> To do: The response must consist of all the entries, duplicated without alteration.

Stored data
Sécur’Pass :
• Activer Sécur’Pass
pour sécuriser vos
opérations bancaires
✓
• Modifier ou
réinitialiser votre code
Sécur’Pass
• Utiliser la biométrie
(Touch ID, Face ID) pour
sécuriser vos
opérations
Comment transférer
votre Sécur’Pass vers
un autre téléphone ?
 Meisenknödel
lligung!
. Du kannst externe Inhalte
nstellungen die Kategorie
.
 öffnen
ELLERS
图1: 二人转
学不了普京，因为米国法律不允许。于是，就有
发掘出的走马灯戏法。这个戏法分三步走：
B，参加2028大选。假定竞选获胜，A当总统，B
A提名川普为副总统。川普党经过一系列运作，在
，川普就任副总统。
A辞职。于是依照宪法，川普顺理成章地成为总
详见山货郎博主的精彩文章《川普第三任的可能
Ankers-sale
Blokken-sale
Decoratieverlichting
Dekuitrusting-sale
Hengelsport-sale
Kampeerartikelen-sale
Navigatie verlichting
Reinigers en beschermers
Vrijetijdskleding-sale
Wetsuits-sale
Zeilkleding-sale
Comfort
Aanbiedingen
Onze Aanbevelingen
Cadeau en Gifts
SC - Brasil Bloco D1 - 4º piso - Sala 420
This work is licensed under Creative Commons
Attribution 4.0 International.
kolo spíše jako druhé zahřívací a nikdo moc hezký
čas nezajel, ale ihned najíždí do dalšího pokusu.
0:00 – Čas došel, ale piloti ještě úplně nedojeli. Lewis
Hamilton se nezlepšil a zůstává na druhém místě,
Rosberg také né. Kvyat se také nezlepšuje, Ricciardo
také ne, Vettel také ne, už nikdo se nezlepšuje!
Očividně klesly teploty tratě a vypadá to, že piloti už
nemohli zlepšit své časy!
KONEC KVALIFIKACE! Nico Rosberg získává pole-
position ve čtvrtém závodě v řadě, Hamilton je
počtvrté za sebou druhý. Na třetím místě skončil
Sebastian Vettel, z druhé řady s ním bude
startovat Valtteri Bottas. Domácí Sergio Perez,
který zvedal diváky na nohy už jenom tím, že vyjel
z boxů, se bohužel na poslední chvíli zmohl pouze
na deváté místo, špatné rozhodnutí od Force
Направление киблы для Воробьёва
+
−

> Final answer:
Sécur’Pass :
• Activer Sécur’Pass
pour sécuriser vos
opérations bancaires
✓
• Modifier ou
réinitialiser votre code
Sécur’Pass
• Utiliser la biométrie
(Touch ID, Face ID) pour
sécuriser vos
opérations
Comment transférer
votre Sécur’Pass vers
un autre téléphone ?
 Meisenknödel
lligung!
. Du kannst externe Inhalte
nstellungen die Kategorie
.
 öffnen
ELLERS
图1: 二人转
学不了普京，因为米国法律不允许。于是，就有
发掘出的走马灯戏法。这个戏法分三步走：
B，参加2028大选。假定竞选获胜，A当总统，B
A提名川普为副总统。川普党经过一系列运作，在
，川普就任副总统。
A辞职。于是依照宪法，川普顺理成章地成为总
详见山货郎博主的精彩文章《川普第三任的可能
Ankers-sale
Blokken-sale
Decoratieverlichting
Dekuitrusting-sale
Hengelsport-sale
Kampeerartikelen-sale
Navigatie verlichting
Reinigers en beschermers
Vrijetijdskleding-sale
Wetsuits-sale
Zeilkleding-sale
Comfort
Aanbiedingen
Onze Aanbevelingen
Cadeau en Gifts
SC - Brasil Bloco D1 - 4º piso - Sala 420
This work is licensed under Creative Commons
Attribution 4.0 International.
kolo spíše jako druhé zahřívací a nikdo moc hezký
čas nezajel, ale ihned najíždí do dalšího pokusu.
0:00 – Čas došel, ale piloti ještě úplně nedojeli. Lewis
Hamilton se nezlepšil a zůstává na druhém místě,
Rosberg také né. Kvyat se také nezlepšuje, Ricciardo
také ne, Vettel také ne, už nikdo se nezlepšuje!
Očividně klesly teploty tratě a vypadá to, že piloti už
nemohli zlepšit své časy!
KONEC KVALIFIKACE! Nico Rosberg získává pole-
position ve čtvrtém závodě v řadě, Hamilton je
počtvrté za sebou druhý. Na třetím místě skončil
Sebastian Vettel, z druhé řady s ním bude
startovat Valtteri Bottas. Domácí Sergio Perez,
který zvedal diváky na nohy už jenom tím, že vyjel
z boxů, se bohužel na poslední chvíli zmohl pouze
na deváté místo, špatné rozhodnutí od Force
Направление киблы для Воробьёва
+
−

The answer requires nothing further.